Stock Market update Thursday 11/5/2015

If you were watching me tweet charts yesterday, we determined that this powerful rally is in fact a wave C, since wave 3 is ruled out when the Wilshire 5000 made a lower low (ruling out wave 2), back in Sept. So what does that mean to us as traders? It confirms that this is a snap-back rally, rather anything more sustainable. There's still the slight possibility that we're going to trade into a broadening pattern, as I tweeted earlier in the week - on a revised DOW chart - but unless and until that develops I have to continue to treat this as a sucker's rally in wave 2 (or possibly a wave b).
Looking at the Wilshire:
The pink line is where we saw yesterday's reversal - by the way. The red line is a possible target, and as I've said before "calling market tops is harder than calling bottoms".

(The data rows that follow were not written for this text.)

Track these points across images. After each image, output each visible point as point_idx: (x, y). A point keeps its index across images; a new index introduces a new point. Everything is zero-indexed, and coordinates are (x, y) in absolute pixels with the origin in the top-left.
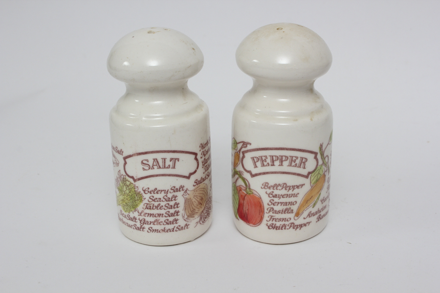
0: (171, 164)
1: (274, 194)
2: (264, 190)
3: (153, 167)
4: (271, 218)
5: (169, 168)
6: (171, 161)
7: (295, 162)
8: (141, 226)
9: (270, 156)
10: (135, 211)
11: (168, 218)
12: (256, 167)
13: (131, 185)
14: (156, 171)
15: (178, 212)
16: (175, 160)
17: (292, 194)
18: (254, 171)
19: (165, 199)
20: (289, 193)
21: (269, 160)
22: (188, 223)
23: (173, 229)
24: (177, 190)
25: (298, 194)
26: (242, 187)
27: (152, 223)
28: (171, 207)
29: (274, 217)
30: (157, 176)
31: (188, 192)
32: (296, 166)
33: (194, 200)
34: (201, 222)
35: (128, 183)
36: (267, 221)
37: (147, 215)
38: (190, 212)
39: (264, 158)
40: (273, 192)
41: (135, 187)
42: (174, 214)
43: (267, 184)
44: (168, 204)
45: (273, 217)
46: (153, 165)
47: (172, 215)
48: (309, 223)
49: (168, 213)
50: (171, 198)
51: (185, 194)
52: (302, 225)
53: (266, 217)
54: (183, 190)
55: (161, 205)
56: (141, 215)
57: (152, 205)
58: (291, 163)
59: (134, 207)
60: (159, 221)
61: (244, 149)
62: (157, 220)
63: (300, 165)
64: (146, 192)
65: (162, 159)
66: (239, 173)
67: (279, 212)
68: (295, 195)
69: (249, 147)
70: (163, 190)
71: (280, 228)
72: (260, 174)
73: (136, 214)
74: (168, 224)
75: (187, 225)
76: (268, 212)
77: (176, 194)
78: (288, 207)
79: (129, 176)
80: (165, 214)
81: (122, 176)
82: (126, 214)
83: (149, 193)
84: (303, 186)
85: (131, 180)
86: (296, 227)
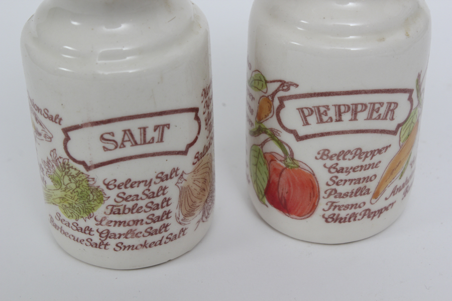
0: (156, 135)
1: (338, 167)
2: (321, 162)
3: (122, 144)
4: (332, 205)
5: (153, 142)
6: (155, 130)
7: (377, 112)
8: (102, 241)
9: (335, 106)
10: (90, 217)
11: (153, 225)
12: (306, 123)
13: (81, 175)
14: (129, 150)
15: (169, 212)
16: (161, 129)
17: (370, 165)
18: (302, 131)
19: (147, 195)
20: (364, 164)
21: (332, 113)
22: (184, 227)
23: (161, 241)
24: (167, 177)
25: (380, 162)
26: (277, 156)
27: (122, 237)
28: (157, 207)
29: (337, 204)
30: (131, 158)
31: (185, 176)
32: (379, 118)
33: (194, 187)
34: (204, 219)
35: (74, 172)
36: (324, 210)
37: (113, 224)
38: (188, 208)
39: (322, 110)
40: (337, 164)
41: (87, 179)
42: (163, 216)
43: (326, 152)
44: (152, 203)
45: (334, 204)
46: (123, 141)
47: (159, 219)
48: (392, 204)
49: (151, 217)
50: (156, 191)
51: (180, 181)
52: (382, 209)
53: (323, 204)
54: (176, 175)
55: (138, 206)
56: (100, 224)
57: (122, 208)
58: (372, 114)
59: (88, 212)
60: (136, 232)
61: (281, 94)
62: (131, 230)
63: (387, 115)
64: (111, 187)
65: (140, 128)
66: (269, 132)
67: (346, 195)
68: (374, 166)
69: (293, 91)
70: (143, 181)
71: (347, 220)
72: (314, 136)
73: (91, 223)
74: (152, 234)
75: (183, 231)
76: (326, 196)
77: (164, 184)
78: (361, 185)
79: (75, 160)
80: (145, 220)
81: (61, 160)
82: (71, 221)
83: (116, 188)
84: (389, 149)
85: (81, 168)
86: (372, 215)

As for the Dow it continues to hold above a channel which it never should have pierced in the first place, with the 200 day moving average currently trading trending @ 17583.

For all I know the powers that be have set some arbitrary target like DOW 18k, because they feel this will offer the market some psychological boost. I see it as a normal snapback rally, which overshot because of damage control. What I mean by that is that no sooner than the market crashed, we saw certain stocks immediately bid up to pre-crash levels as if nothing had happened. Not the plunge protection team, but anxious money managers, having an "oh shit" moment, and attempting to repair some of the damage done in the August crash. Breaking out the top of the pattern doesn't change the pattern, it only extends the rally for a few more days, and allows the PTB more time to take profits.

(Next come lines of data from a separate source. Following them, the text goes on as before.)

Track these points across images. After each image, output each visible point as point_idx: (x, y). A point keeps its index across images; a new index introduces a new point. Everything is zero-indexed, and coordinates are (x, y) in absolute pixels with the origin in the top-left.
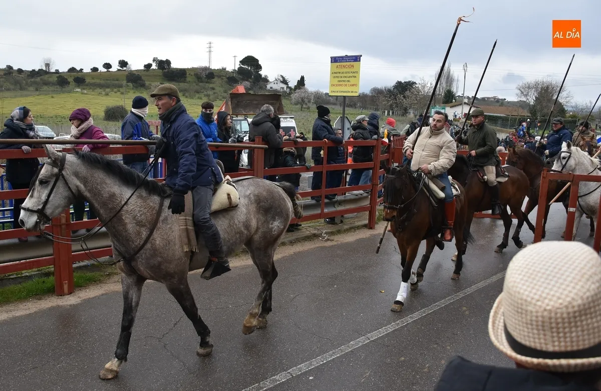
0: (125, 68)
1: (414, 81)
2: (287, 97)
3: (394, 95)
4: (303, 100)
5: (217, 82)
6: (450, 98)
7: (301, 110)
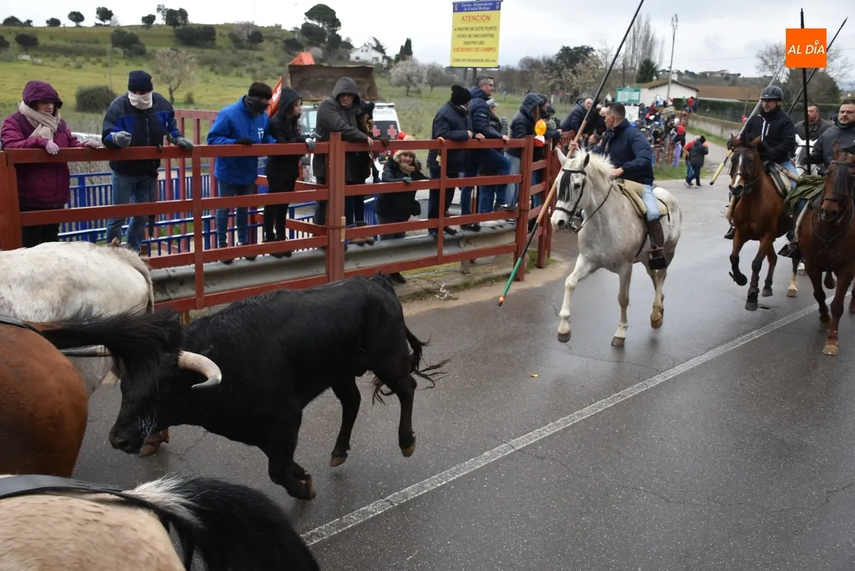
0: (108, 22)
1: (591, 46)
2: (383, 74)
3: (557, 69)
4: (409, 78)
5: (267, 48)
6: (647, 74)
7: (407, 95)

 Looks like we're seeing a head fake rally in futures this morning, after yesterday's reversal, and I have to assume that was a reversal, because wave 1 always looks like a harmless pull-back. Maybe we retest the highs, but this rally is already so over-extended, and I'd be an aggressive seller into any further strength.  

I wouldn't normally expect stocks to sell-off this time of year, because short sellers typically like to lighten up on their bearish positions, before they leave for the holidays, but this time could be different. after all we did see the market crash into the winter of '07 - '08. We could still see a short lived rally into OPEX, and into Thanksgiving, but a lot can happen in 2 weeks.

Energy has also extended further than expected, but this brings me to the most important point in this update. We've seen certain energy stocks extend their gains, lifting the Dow energy index to new recent highs, causing that sector to trade into an unexpected triangle pattern.

The price action also failed to interfere with the price action in what I've revised to wave "1". If this is correct then energy is headed for new recent lows.

I've revised this pattern to a wave 4 triangle which just happened to kiss the top of a bearish channel. Also, I happened to catch part of the Fast Money show on CNBC, and the ridiculous bullishness I witnessed points to an emotional wave E top.

That's all I have time for today, but Biotech also looks like it could be in a wave 4. I remains Net short that sector and gold miners as well. Maybe more on that in the next update.